The Merger Agreement contains representations and warranties and covenants of the parties customary for a transaction of this nature. During the period from the date of the Merger Agreement until the Effective Time, each of Ebix and Yatra has agreed, subject to certain exceptions, to certain covenants relating to, among other things, (i) the conduct of their respective businesses and (ii) the use of their respective reasonable best efforts to obtain governmental and regulatory approvals. In addition, subject to certain exceptions, Yatra has agreed to covenants relating to (i) the submission of the Merger Agreement to Yatra’s stockholders at a special meeting thereof for adoption (ii) the recommendation by the board of directors of Yatra in favor of the adoption by the Yatra stockholders of the Merger Agreement and (iii) cancellation of certain outstanding warrants.
The Merger Agreement contains certain termination rights for Ebix and Yatra, including, among others, the right of either party to terminate the Merger Agreement if (i) the Merger has not been consummated on or prior to April 16, 2020, (ii) any court or other governmental authority of competent jurisdiction has issued an order or taken any other actions permanently restraining, enjoining or otherwise prohibiting the Merger, and such order or other action has become final and nonappealable, (iii) the Yatra Stockholder Approval is not obtained at an extraordinary general meeting of Yatra stockholders called for the purpose of voting on the Special Resolution to approve the Merger and Merger Agreement, or (iv) the other party breaches its representations, warranties or covenants in a manner that results in the failure of the related closing condition to be satisfied (subject to a cure period in certain circumstances). In addition, prior to the receipt of the Yatra Stockholder Approval, (i) Yatra may terminate the Merger Agreement in order to enter into a definitive agreement for an acquisition proposal that constitutes a Superior Proposal (as defined in the Merger Agreement) and (ii) Ebix may terminate the Merger Agreement as a result of Yatra’s board of directors changing its recommendation with respect to the Merger Agreement. The Merger Agreement also provides that under specified circumstances, including a termination by Yatra to enter into a definitive agreement for an acquisition proposal that constitutes a Superior Proposal or a termination by Ebix as a result of the Yatra’s board of directors changing its recommendation with respect to the Merger Agreement, Yatra will pay Ebix a termination fee of $8,160,000. Further, the Merger Agreement provides that if the Merger Agreement is terminated by Yatra or Ebix under certain specified circumstances where the termination fee is not payable, Yatra will pay Ebix all reasonable, documented expenses incurred or paid by or on behalf of Ebix or Merger Sub in connection with the Merger, up to $4,000,000.

→ **Stated goal**:
Extend the text on the Ebix–Yatra merger agreement by one paragraph, starting after its final sentence on the $4,000,000 expense reimbursement. The lines after this point are separate material, unrelated to the text on the Ebix–Yatra merger agreement.

→ **Given information**:
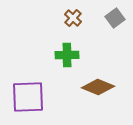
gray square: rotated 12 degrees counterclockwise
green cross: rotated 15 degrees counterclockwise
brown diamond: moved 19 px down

→ **Right answer**:
In addition, Yatra has agreed to certain non-solicitation obligations relating to alternative acquisition proposals. Yatra further agreed not to, subject to certain exceptions, provide non-public information to, or engage in discussions or negotiations with, third parties regarding alternative acquisition proposals. However, prior to the time when the Yatra Stockholder Approval is obtained, Yatra may, in certain circumstances and in compliance with certain obligations, provide non-public information to, and participate in discussions or negotiations with third parties with respect to alternative acquisition proposals that were not solicited in violation of the Merger Agreement and, subject to compliance with certain other obligations, change its recommendation that Yatra’s stockholders adopt the Merger Agreement and/or terminate the Merger Agreement to enter into a definitive agreement with respect to an acquisition proposal that constitutes a Superior Proposal (as defined in the Merger Agreement).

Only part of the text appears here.